Here's the complete error:
Traceback (most recent call last):
File "Untitled 3.py", line 59, in <module>
main()
File "Untitled 3.py", line 50, in main
tv.channel(newchannel = int(input("What channel would you like to set the TV to?")))
TypeError: 'int' object is not callable
My code is below,
Thanks
class Television(object):
"""a TV"""
def __init__(self, channel = 0, volume = 0):
self.channel = channel
self.volume = volume
def channel(self, newchannel = 0):
if newchannel <= 0 or newchannel >9:
print("No negative numbers or numbers higher than 9. Start again from the menu")
else:
self.channel = newchannel
print("You set the TV on channel", self.channel)

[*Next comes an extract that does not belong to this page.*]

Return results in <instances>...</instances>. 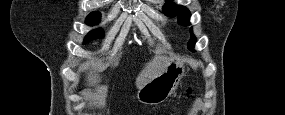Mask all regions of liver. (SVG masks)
Masks as SVG:
<instances>
[{"instance_id":"liver-1","label":"liver","mask_w":285,"mask_h":115,"mask_svg":"<svg viewBox=\"0 0 285 115\" xmlns=\"http://www.w3.org/2000/svg\"><path fill=\"white\" fill-rule=\"evenodd\" d=\"M172 59L164 56H155L151 61H149L139 75L136 78V87L140 89L151 79L161 75L168 65L171 63ZM96 63L94 61H87L82 65V68L88 69L90 67H95ZM100 82V76L92 74L91 72L87 78L88 86H95Z\"/></svg>"}]
</instances>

def volume(self, newvolume = 0):
if newvolume <= 0 or newvolume >9:
print("No negative numbers or numbers higher than 9. Start again from the menu")
else:
self.volume = newvolume
print("You set the TV on volume", self.volume)
def watch(self):
print("You are watching channel", self.channel, "at volume", self.volume)
def main():
tv = Television()
choice = None
while choice != "0":
print \
("""
TV
0 - Quit
1 - Watch the TV
2 - Change channel
3 - Set the volume
""")
choice = input("Choice: ")
print()
# exit
if choice == "0":
print("Good-bye.")
elif choice == "1":
tv.watching()
elif choice == "2":
tv.channel(newchannel = int(input("What channel would you like to set the TV to?")))
elif choice == "3":
tv.volume(newvolume = int(input("What channel would you like to set the TV to?")))
# some unknown choice
else:
print("\nSorry, but", choice, "isn't a valid choice.")
main()
("\n\nPress the enter key to exit.")
Why does the following work instead? To me, it looks pretty similar to what I've done.
class Critter(object):
"""A virtual pet"""
def __init__(self, hunger = 0, boredom = 0):
self.hunger = hunger
self.boredom = boredom
def eat(self, food = 4):
print("Brruppp. Thank you.")
self.hunger += food
if self.hunger < 0:
self.hunger = 0
crit = Critter()
print(crit.hunger)
crit.eat(food = int(input("how much do you want to feed him?")))
print(crit.hunger)
The problem is you are defining a method with the same name as a property. That is, you're saying Television.channel is an int, but later you are binding a method to that name.